"You tried to teach me better, but I refused to grow,
Goddamn, I ain't the young man that you used to know"
--Soon You'll Understand, Jay-Z
It's been a very long time since I've felt bad for Michael Vick.
I didn't think the sentencing would change that, and the number alone--23 months--didn't do it for me. He's still clearly getting what he deserves for engaging in a disgusting enterprise and lying about it on numerous occasions. I continue to hope he'll never suit up for the Falcons again, with that bridge being burned, dropped into a vat of acid and then sent into outer space. He has done nothing to deserve my sympathy, and I fully recognize that.
You never know what will blindside you, though.
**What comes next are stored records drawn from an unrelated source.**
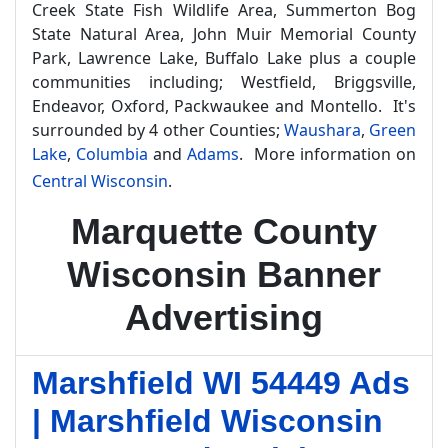
Creek State Fish Wildlife Area, Summerton Bog
State Natural Area, John Muir Memorial County
Park, Lawrence Lake, Buffalo Lake plus a couple
communities including; Westfield, Briggsville,
Endeavor, Oxford, Packwaukee and Montello. It's
surrounded by 4 other Counties;
Waushara
,
Green
Lake
,
Columbia
and
Adams
. More information on
Central Wisconsin
.
Marquette County
Wisconsin Banner
Advertising
Marshfield WI 54449 Ads
| Marshfield Wisconsin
Vick's brother, Marcus, sat with his right arm around their mother as he buried her head in her hands and wept. She left the courtroom for a few minutes, but returned in time for the hearing, where Vick was sentenced to 23 months in federal prison for his role in a dogfighting operation.
Maybe it's corny to say, but for some reason I couldn't get that out of my head all day. I tried to imagine what it must be like to watch your son sentenced to prison in front of your eyes, to watch your pride and joy complete his fall from grace. I don't claim to know what Brenda Boddie is like as a mother, but what else could she do? Marcus Vick had already blown his chance at an NFL career, at the security, prestige and riches that come with it. Now the dream is shattered for Mike, who has gone from overrated-yet-exciting QB to inmate in less than a year. I honestly can't imagine what it would be like to see someone you know throw it all away in such spectacular fashion.
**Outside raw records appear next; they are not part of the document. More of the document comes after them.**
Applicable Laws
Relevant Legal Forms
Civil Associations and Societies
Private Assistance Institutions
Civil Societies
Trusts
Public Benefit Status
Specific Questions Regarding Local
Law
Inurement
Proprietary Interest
We don't know Vick, most of us. Those of us who have given up on him as a player have torn down our posters, leaving only the tiny scraps of paper under the tacks as evidence they were ever there. Those of you who still support and believe in Vick are probably sleeping in your jerseys tonight, dreading all the awful jokes you'll hear over the next few months. Then there's the rest of the NFL fanbases, which probably either laugh at our misfortune or pity us. All of us miss the point, to some extent.
With almost no chance of coming back to the NFL until 2010, Mike Vick is more or less screwed. I'd wager his money will be all but dried up by then, and he'll never walk the streets again without someone glaring at him, spitting at him or taunting him. The media will forget about him for a while, but Vick will never have that luxury. He'll be punished for this for the rest of his life.
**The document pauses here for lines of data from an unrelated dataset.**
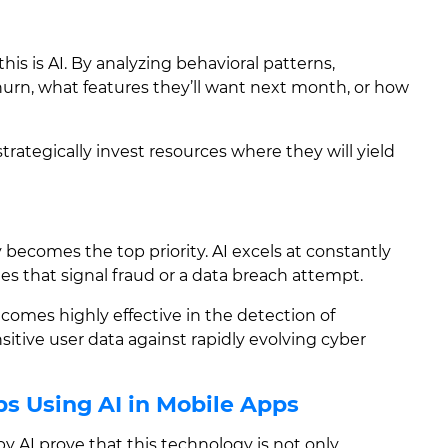
this is AI. By analyzing behavioral patterns,
hurn, what features they’ll want next month, or how
strategically invest resources where they will yield
y becomes the top priority. AI excels at constantly
es that signal fraud or a data breach attempt.
ecomes highly effective in the detection of
sitive user data against rapidly evolving cyber
s Using AI in Mobile Apps
y AI prove that this technology is not only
During those 23 months, we'll continue to gripe about the Falcons. We'll forget soon enough what it was like to root for a team with Mike Vick. We'll all be absorbed in rent payments, our jobs and our families while he wanders the prison yard. God willing, this team that goes on without him will find some real success in the meantime.
When he gets out, Vick will be a man who destroyed the American dream and left himself with nothing, an NFL star who imploded in more spectacular fashion than he ever played. I hope that by then, he'll have found some uneasy form of redemption, whether or not anyone else accepts it. He just won't be a Falcon any longer, and I won't soon shake the image of his poor mother staggering out of the court room. Like all of us, she likely couldn't understand what happened to her son, the man who made his living scrambling away from trouble. The man whose vast potential could fill an entire room. The athlete who was supposed to save the Atlanta Falcons.
In the end, our franchise savior couldn't even save himself.